Sentado en una vieja Butaca no numerada de terciopelo rojo, el autor se lanza a una reflexión impúdica todos los miércoles sobre cualquier cosa que se atreva a moverse por las pantallas, sean éstas de cine o no. Alberto Haj-Saleh es editor de LdN y autor de la columna Teatro Abandonado.
No puedo confirmarlo, pero diría que la estupenda La vita agra (1964) de Carlo Lizzani nunca pasó por las pantallas de cine españolas y, por ende, tampoco por la televisión o el DVD. Es una pena, porque la película merece más de un visionado por muchas razones, desde su atrevimiento estructural (¿o es una cuestión de ingenuidad que se transforma en frescura?) y por su habilidad para conseguir el mismo efecto que el neorrealismo italiano pero abordado desde el punto de vista estético contrario.

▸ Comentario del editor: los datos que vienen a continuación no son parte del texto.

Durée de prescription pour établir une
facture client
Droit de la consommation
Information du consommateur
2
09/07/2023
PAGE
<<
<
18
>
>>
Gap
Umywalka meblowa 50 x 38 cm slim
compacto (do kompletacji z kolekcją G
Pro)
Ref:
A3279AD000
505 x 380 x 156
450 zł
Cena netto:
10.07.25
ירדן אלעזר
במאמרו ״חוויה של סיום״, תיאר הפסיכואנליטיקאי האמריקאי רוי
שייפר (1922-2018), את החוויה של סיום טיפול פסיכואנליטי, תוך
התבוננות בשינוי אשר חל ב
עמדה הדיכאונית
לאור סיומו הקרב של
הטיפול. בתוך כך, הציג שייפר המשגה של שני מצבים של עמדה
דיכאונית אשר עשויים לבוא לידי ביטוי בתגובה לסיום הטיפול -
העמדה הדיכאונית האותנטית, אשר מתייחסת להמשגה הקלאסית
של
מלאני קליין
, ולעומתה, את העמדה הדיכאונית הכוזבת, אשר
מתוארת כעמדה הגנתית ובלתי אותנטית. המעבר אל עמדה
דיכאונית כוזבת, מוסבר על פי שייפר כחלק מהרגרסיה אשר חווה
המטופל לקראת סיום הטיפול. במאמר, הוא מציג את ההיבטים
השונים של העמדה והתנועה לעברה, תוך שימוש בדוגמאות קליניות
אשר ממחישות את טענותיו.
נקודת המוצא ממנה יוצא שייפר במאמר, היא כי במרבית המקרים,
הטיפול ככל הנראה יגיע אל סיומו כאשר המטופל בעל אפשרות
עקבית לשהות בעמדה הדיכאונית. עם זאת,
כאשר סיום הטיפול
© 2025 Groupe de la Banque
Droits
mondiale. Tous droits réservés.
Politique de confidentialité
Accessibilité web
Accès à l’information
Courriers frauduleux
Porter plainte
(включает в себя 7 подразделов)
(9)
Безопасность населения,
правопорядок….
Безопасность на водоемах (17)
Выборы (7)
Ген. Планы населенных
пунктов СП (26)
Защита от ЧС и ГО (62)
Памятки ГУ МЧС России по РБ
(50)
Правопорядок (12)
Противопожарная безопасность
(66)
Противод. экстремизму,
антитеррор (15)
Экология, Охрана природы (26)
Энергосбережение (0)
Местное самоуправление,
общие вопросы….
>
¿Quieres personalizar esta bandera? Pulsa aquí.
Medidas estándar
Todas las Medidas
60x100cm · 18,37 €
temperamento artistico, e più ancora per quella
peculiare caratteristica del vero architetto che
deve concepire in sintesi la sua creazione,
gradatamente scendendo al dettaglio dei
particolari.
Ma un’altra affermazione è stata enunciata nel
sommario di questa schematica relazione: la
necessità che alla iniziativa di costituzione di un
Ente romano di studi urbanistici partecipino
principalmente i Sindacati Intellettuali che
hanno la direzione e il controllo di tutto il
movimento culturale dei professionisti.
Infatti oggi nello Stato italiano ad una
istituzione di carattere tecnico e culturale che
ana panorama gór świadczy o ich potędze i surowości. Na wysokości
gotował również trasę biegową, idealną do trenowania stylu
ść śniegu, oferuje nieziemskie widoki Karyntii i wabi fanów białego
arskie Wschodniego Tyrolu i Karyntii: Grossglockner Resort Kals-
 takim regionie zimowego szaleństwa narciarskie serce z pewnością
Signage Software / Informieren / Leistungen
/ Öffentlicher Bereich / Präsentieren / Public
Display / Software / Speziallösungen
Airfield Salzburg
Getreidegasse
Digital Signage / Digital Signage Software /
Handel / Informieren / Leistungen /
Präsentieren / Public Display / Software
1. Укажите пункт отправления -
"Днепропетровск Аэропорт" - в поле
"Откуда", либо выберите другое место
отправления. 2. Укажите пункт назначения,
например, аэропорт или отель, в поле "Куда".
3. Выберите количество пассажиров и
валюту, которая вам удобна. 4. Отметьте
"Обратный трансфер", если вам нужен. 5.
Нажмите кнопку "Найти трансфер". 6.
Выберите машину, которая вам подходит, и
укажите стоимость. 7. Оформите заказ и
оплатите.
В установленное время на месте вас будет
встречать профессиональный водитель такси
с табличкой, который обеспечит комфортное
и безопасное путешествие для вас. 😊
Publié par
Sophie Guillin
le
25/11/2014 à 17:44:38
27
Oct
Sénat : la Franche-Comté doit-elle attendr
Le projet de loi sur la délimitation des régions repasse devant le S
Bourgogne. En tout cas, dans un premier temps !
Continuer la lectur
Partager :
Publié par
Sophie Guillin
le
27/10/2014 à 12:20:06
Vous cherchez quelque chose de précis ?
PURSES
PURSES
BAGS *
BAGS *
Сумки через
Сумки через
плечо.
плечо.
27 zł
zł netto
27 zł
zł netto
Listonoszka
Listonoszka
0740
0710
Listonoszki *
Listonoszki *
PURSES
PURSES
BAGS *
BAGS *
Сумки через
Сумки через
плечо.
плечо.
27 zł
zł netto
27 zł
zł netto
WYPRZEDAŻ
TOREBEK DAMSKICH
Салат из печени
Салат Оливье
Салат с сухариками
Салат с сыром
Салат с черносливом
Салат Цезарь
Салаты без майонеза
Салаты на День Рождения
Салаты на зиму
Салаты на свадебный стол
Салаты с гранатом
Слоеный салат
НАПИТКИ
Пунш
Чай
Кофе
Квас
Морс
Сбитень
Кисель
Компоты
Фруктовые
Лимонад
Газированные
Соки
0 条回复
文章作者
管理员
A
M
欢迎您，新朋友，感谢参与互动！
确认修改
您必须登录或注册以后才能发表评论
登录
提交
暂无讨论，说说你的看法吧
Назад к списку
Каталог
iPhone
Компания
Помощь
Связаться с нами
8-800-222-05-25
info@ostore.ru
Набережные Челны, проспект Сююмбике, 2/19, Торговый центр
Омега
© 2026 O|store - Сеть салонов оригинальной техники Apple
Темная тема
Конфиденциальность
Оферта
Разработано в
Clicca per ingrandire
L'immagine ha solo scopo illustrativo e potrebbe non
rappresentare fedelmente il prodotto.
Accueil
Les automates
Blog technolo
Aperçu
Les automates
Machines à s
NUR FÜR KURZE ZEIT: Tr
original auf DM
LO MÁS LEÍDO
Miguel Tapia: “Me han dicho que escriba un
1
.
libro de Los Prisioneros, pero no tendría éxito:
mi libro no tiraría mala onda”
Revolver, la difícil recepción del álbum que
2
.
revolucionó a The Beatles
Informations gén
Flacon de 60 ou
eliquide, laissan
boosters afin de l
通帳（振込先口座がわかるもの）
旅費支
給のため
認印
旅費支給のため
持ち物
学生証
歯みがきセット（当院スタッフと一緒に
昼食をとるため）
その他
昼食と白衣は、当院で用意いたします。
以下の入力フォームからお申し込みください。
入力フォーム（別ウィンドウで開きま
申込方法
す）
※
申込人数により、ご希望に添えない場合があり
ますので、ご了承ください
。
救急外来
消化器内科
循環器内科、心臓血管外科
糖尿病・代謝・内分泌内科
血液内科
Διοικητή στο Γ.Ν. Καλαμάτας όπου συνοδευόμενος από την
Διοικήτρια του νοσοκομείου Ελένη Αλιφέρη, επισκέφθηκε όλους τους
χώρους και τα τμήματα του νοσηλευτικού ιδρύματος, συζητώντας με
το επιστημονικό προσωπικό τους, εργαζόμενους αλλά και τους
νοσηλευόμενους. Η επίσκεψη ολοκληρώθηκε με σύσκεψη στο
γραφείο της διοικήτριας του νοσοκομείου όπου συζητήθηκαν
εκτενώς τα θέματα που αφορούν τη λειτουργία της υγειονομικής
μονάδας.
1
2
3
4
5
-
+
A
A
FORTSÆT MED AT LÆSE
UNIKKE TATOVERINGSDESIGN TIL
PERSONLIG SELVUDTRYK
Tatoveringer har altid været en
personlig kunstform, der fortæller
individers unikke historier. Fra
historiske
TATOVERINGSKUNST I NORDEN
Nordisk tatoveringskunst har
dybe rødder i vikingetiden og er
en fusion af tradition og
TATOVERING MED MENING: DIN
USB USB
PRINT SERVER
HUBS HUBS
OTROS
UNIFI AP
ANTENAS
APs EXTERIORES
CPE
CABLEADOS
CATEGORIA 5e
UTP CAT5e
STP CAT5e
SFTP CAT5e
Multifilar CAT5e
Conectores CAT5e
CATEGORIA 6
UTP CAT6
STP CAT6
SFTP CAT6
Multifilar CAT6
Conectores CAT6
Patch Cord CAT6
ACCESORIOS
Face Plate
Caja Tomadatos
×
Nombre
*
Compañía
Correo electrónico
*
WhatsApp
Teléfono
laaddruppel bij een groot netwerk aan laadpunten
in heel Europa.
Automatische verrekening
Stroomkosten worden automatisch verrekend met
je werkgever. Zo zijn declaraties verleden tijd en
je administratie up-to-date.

La trama: después de la explosión de una mina en el centro de Italia por una negligencia de los patrones, un profesor que se encarga de la educación de los mineros (Ugo Tognazzi) se muda a Milán con el objetivo de volar el “Pennacchione”, el rascacielos más grande de la ciudad, sede de los propietarios de la mina. Una vez en Milán, el propio ritmo de la ciudad y de la sociedad en la que vive le irán transformando en un engranaje más del mecanismo social.
Suena bien, ¿eh?
La película es una comedia con toques surrealistas —esa visita a las entrañas del edificio, que parece una nave espacial; esa dueña de la pensión alemana que entra en su habitación cada cinco minutos; esa multitud andando en fila de a uno por las aceras imposibles de Milán; esa entrevista de trabajo por videoconferencia… ¡en el año 64!—, con un Tognazzi divertido y carismático que funciona como hilo conductor de toda la narración. Acompañándolo, con un ritmo extraño, a ratos lento, con pausas costumbristas en mitad del relato, asistimos a su propia reconversión, a como su ideología (bárbara y movida por la venganza, pero firme) se va al traste a medida que medra laboralmente y se hace dueño del espacio que le rodea. Un momento significativo: ve un hombre que tiene un accidente y durante diez minutos trata por todos los medios de encontrar ayuda; tiempo después presencia un segundo accidente y sólo acierta a contar un chiste sobre ello.
Lizzani entonces logra vestir con los hábitos de la comedia una película amarga, agria, como su título, pesimista y resignada, donde no hay denuncia ni rebelión, sólo la aceptación de la propia mediocridad y la constatación de que en esta vida los que ganan, ganan siempre, pase lo que pase.
“Piense que yo pensaba volar el Pennacchione, fíjese”
“¡Haberlo hecho, hombre! ¡Con el seguro que tenemos nos habría venido bien!”